“I think I should like to know all about them, if I were you,” replied Margaret quietly.
“Fanny!” said her mother, as they drove away, “we will be civil to these Hales: but don’t form one of your hasty friendships with the daughter. She will do you no good, I see. The mother looks very ill, and seems a nice, quiet kind of person.”
“I don’t want to form any friendship with Miss Hale, mamma,” said Fanny, pouting. “I thought I was doing my duty by talking to her, and trying to amuse her.”

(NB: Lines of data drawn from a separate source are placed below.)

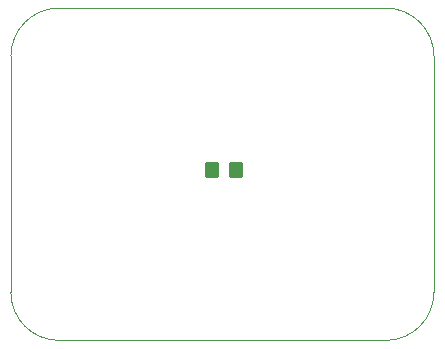
<source format=gbr>
G04 #@! TF.GenerationSoftware,KiCad,Pcbnew,7.0.2*
G04 #@! TF.CreationDate,2023-08-07T19:28:33-05:00*
G04 #@! TF.ProjectId,JoystickBoard,4a6f7973-7469-4636-9b42-6f6172642e6b,rev?*
G04 #@! TF.SameCoordinates,Original*
G04 #@! TF.FileFunction,Paste,Bot*
G04 #@! TF.FilePolarity,Positive*
%FSLAX46Y46*%
G04 Gerber Fmt 4.6, Leading zero omitted, Abs format (unit mm)*
G04 Created by KiCad (PCBNEW 7.0.2) date 2023-08-07 19:28:33*
%MOMM*%
%LPD*%
G01*
G04 APERTURE LIST*
G04 Aperture macros list*
%AMRoundRect*
0 Rectangle with rounded corners*
0 $1 Rounding radius*
0 $2 $3 $4 $5 $6 $7 $8 $9 X,Y pos of 4 corners*
0 Add a 4 corners polygon primitive as box body*
4,1,4,$2,$3,$4,$5,$6,$7,$8,$9,$2,$3,0*
0 Add four circle primitives for the rounded corners*
1,1,$1+$1,$2,$3*
1,1,$1+$1,$4,$5*
1,1,$1+$1,$6,$7*
1,1,$1+$1,$8,$9*
0 Add four rect primitives between the rounded corners*
20,1,$1+$1,$2,$3,$4,$5,0*
20,1,$1+$1,$4,$5,$6,$7,0*
20,1,$1+$1,$6,$7,$8,$9,0*
20,1,$1+$1,$8,$9,$2,$3,0*%
G04 Aperture macros list end*
%ADD10RoundRect,0.250000X0.350000X0.450000X-0.350000X0.450000X-0.350000X-0.450000X0.350000X-0.450000X0*%
G04 #@! TA.AperFunction,Profile*
%ADD11C,0.050000*%
G04 #@! TD*
G04 APERTURE END LIST*
D10*
X151622000Y-100330000D03*
X149622000Y-100330000D03*
D11*
X132588000Y-110680500D02*
G75*
G03*
X136652000Y-114744500I4064000J0D01*
G01*
X168402000Y-90678000D02*
X168402000Y-110680500D01*
X132588000Y-110680500D02*
X132588000Y-90678000D01*
X164338000Y-114744500D02*
X136652000Y-114744500D01*
X136652000Y-86614000D02*
G75*
G03*
X132588000Y-90678000I0J-4064000D01*
G01*
X164338000Y-86614000D02*
X136652000Y-86614000D01*
X168402000Y-90678000D02*
G75*
G03*
X164338000Y-86614000I-4064000J0D01*
G01*
X164338000Y-114744500D02*
G75*
G03*
X168402000Y-110680500I0J4064000D01*
G01*
M02*

</source>
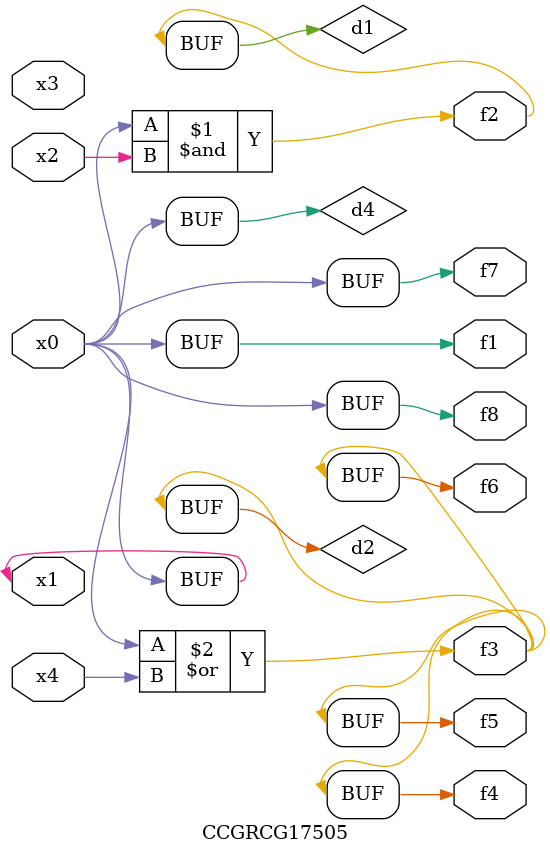
<source format=v>
module CCGRCG17505(
	input x0, x1, x2, x3, x4,
	output f1, f2, f3, f4, f5, f6, f7, f8
);

	wire d1, d2, d3, d4;

	and (d1, x0, x2);
	or (d2, x0, x4);
	nand (d3, x0, x2);
	buf (d4, x0, x1);
	assign f1 = d4;
	assign f2 = d1;
	assign f3 = d2;
	assign f4 = d2;
	assign f5 = d2;
	assign f6 = d2;
	assign f7 = d4;
	assign f8 = d4;
endmodule

</source>
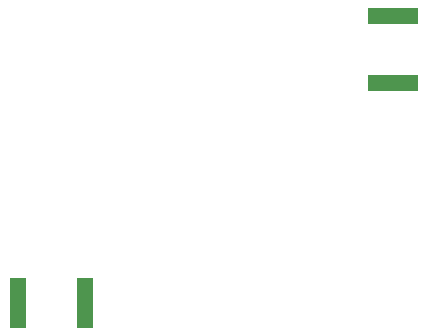
<source format=gbr>
%TF.GenerationSoftware,KiCad,Pcbnew,8.99.0-unknown-e538b98286~178~ubuntu22.04.1*%
%TF.CreationDate,2024-04-14T11:06:52+05:30*%
%TF.ProjectId,HF-PA-v10,48462d50-412d-4763-9130-2e6b69636164,rev?*%
%TF.SameCoordinates,Original*%
%TF.FileFunction,Paste,Bot*%
%TF.FilePolarity,Positive*%
%FSLAX46Y46*%
G04 Gerber Fmt 4.6, Leading zero omitted, Abs format (unit mm)*
G04 Created by KiCad (PCBNEW 8.99.0-unknown-e538b98286~178~ubuntu22.04.1) date 2024-04-14 11:06:52*
%MOMM*%
%LPD*%
G01*
G04 APERTURE LIST*
%ADD10R,4.200000X1.350000*%
%ADD11R,1.350000X4.200000*%
G04 APERTURE END LIST*
D10*
%TO.C,RF_OUT1*%
X204477500Y-88285000D03*
X204477500Y-82635000D03*
%TD*%
D11*
%TO.C,RF_IN1*%
X172745000Y-106940000D03*
X178395000Y-106940000D03*
%TD*%
M02*

</source>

“Well! at any rate John must be satisfied now.”
CHAPTER XIII.
SOFT BREEZE IN A SULTRY PLACE.
“That doubt and trouble, fear and pain,
And anguish, all, are shadows vain,
That death itself shall not remain;
That weary deserts we may tread,
A dreary labyrinth may thread.
Thro’ dark ways underground be led;
Yet, if we will one Guide obey,
The dreariest path, the darkest way
Shall issue out in heavenly day;
And we, on divers shores now cast,
Shall meet, our perilous voyage past,
All in our Father’s house at last!”
R. C. Trench.
Margaret flew up stairs as soon as their visitors were gone, and put on her bonnet and shawl, to run and inquire how Betsy Higgins was, and sit with her as long as she could before dinner. As she went along the crowded narrow streets, she felt how much of interest they had gained by the simple fact of her having learnt to care for a dweller in them.